Sand stargazers are blennioids; perciform marine fish of the family Dactyloscopidae. Found in temperate to tropical waters of North and South America; some may also inhabit brackish environments. The giant sand stargazer (Dactylagnus mundus) is the largest at 15 cm in length; all other species are under 10 cm.

These blennies are named well: sand stargazers have protruding eyes on the top of their heads, fixed in an upward gaze, and may be on stalks. Their large mouths are also upturned. The dorsal fin is long and may or may not be continuous, with seven to 23 spines; the pelvic fins are situated below the throat and possess one spine. The anal fin is equally long and flowing. The mouth is fringed, and like the upper edge of the operculum (the gill cover), this fringe is divided into finger-like structures. The body is greatly elongated, and coloration is generally drab.
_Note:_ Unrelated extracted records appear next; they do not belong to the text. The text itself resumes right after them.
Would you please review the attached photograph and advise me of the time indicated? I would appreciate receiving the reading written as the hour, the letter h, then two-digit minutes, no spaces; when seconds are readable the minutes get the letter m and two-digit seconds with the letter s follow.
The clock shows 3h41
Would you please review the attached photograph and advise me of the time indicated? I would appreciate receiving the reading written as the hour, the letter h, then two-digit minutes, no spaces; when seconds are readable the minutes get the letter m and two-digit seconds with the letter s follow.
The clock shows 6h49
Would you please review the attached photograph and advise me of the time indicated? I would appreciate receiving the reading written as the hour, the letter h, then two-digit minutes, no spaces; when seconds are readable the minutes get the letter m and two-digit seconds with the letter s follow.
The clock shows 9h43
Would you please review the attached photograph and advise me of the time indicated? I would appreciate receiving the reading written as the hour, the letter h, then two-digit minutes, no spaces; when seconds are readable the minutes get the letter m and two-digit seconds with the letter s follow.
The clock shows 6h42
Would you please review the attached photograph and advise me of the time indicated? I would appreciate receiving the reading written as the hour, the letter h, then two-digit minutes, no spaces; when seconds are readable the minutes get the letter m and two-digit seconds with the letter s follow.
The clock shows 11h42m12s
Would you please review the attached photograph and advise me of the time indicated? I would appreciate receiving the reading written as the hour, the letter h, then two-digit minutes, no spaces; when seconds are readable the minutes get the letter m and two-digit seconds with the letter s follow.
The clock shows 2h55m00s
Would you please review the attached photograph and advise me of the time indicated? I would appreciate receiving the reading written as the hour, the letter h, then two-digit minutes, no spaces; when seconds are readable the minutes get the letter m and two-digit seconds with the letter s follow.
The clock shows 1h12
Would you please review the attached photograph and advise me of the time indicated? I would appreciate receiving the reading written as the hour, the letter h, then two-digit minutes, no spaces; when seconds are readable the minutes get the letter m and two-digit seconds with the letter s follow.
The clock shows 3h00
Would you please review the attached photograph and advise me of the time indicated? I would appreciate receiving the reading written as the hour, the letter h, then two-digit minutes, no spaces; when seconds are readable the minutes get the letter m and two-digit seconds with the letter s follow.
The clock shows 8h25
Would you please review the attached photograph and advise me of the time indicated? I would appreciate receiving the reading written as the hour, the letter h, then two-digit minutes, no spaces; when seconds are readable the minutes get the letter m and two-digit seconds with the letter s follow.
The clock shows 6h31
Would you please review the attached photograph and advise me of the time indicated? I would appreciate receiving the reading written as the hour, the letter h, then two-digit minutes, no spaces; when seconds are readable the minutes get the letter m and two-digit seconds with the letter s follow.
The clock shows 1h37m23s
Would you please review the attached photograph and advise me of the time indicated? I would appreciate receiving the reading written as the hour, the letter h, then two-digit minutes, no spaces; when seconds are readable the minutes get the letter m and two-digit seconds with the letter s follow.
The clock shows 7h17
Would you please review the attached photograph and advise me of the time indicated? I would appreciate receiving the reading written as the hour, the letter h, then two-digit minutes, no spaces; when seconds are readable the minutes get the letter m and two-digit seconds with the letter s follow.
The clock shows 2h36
As their name would suggest, sand stargazers spend most of their time buried in sandy substrates waiting for unsuspecting prey; only the eyes, nose and mouth are usually visible. Their mode of respiration is also unique among the blennioids, using a branchiostegal rather than opercular pump; this is thought to be an adaptation to their largely sedentary, obscured lives. Sand stargazers generally stay within shallow (< 10 m) intertidal zones in areas protected from surges. Small invertebrates and fish make up the bulk of the sand stargazer's diet.

The family name Dactyloscopidae derives from the Greek words daktylos meaning "finger" (a reference to the divided mouth and operculum fringes) and skopein meaning "to watch".